* Material for the task
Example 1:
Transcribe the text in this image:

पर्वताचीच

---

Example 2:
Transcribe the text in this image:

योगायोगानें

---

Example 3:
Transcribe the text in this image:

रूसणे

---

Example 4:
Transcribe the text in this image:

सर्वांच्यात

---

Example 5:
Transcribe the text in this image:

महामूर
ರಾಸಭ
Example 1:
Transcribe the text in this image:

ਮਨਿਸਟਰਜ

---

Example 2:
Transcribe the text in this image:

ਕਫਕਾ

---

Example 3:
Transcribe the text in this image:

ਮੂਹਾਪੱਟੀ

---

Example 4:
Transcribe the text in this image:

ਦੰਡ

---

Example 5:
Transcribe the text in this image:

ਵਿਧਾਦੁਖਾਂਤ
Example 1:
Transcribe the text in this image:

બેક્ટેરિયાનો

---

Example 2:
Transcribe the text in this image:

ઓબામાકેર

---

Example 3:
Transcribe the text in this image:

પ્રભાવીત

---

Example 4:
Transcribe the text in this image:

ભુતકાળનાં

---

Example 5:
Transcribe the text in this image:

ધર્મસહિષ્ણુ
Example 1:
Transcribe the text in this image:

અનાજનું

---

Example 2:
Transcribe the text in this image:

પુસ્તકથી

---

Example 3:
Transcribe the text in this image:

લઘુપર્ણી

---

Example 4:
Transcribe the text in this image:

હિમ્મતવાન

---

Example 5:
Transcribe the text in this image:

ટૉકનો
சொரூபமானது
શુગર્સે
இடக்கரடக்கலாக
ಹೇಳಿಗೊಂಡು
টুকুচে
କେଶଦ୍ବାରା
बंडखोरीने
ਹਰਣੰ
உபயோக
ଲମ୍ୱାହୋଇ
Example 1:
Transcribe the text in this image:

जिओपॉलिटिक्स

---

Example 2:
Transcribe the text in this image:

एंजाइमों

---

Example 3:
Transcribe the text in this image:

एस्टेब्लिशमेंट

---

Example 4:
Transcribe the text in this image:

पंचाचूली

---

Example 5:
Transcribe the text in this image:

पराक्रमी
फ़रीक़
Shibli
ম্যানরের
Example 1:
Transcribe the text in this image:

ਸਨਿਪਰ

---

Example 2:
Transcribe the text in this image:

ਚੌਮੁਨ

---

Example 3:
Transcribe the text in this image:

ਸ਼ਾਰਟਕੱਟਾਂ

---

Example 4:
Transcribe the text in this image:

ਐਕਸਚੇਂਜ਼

* Aim of the task
Recopy all the entries faithfully, leaving none out.

* Written answer
Example 1:
Transcribe the text in this image:

पर्वताचीच

---

Example 2:
Transcribe the text in this image:

योगायोगानें

---

Example 3:
Transcribe the text in this image:

रूसणे

---

Example 4:
Transcribe the text in this image:

सर्वांच्यात

---

Example 5:
Transcribe the text in this image:

महामूर
ರಾಸಭ
Example 1:
Transcribe the text in this image:

ਮਨਿਸਟਰਜ

---

Example 2:
Transcribe the text in this image:

ਕਫਕਾ

---

Example 3:
Transcribe the text in this image:

ਮੂਹਾਪੱਟੀ

---

Example 4:
Transcribe the text in this image:

ਦੰਡ

---

Example 5:
Transcribe the text in this image:

ਵਿਧਾਦੁਖਾਂਤ
Example 1:
Transcribe the text in this image:

બેક્ટેરિયાનો

---

Example 2:
Transcribe the text in this image:

ઓબામાકેર

---

Example 3:
Transcribe the text in this image:

પ્રભાવીત

---

Example 4:
Transcribe the text in this image:

ભુતકાળનાં

---

Example 5:
Transcribe the text in this image:

ધર્મસહિષ્ણુ
Example 1:
Transcribe the text in this image:

અનાજનું

---

Example 2:
Transcribe the text in this image:

પુસ્તકથી

---

Example 3:
Transcribe the text in this image:

લઘુપર્ણી

---

Example 4:
Transcribe the text in this image:

હિમ્મતવાન

---

Example 5:
Transcribe the text in this image:

ટૉકનો
சொரூபமானது
શુગર્સે
இடக்கரடக்கலாக
ಹೇಳಿಗೊಂಡು
টুকুচে
କେଶଦ୍ବାରା
बंडखोरीने
ਹਰਣੰ
உபயோக
ଲମ୍ୱାହୋଇ
Example 1:
Transcribe the text in this image:

जिओपॉलिटिक्स

---

Example 2:
Transcribe the text in this image:

एंजाइमों

---

Example 3:
Transcribe the text in this image:

एस्टेब्लिशमेंट

---

Example 4:
Transcribe the text in this image:

पंचाचूली

---

Example 5:
Transcribe the text in this image:

पराक्रमी
फ़रीक़
Shibli
ম্যানরের
Example 1:
Transcribe the text in this image:

ਸਨਿਪਰ

---

Example 2:
Transcribe the text in this image:

ਚੌਮੁਨ

---

Example 3:
Transcribe the text in this image:

ਸ਼ਾਰਟਕੱਟਾਂ

---

Example 4:
Transcribe the text in this image:

ਐਕਸਚੇਂਜ਼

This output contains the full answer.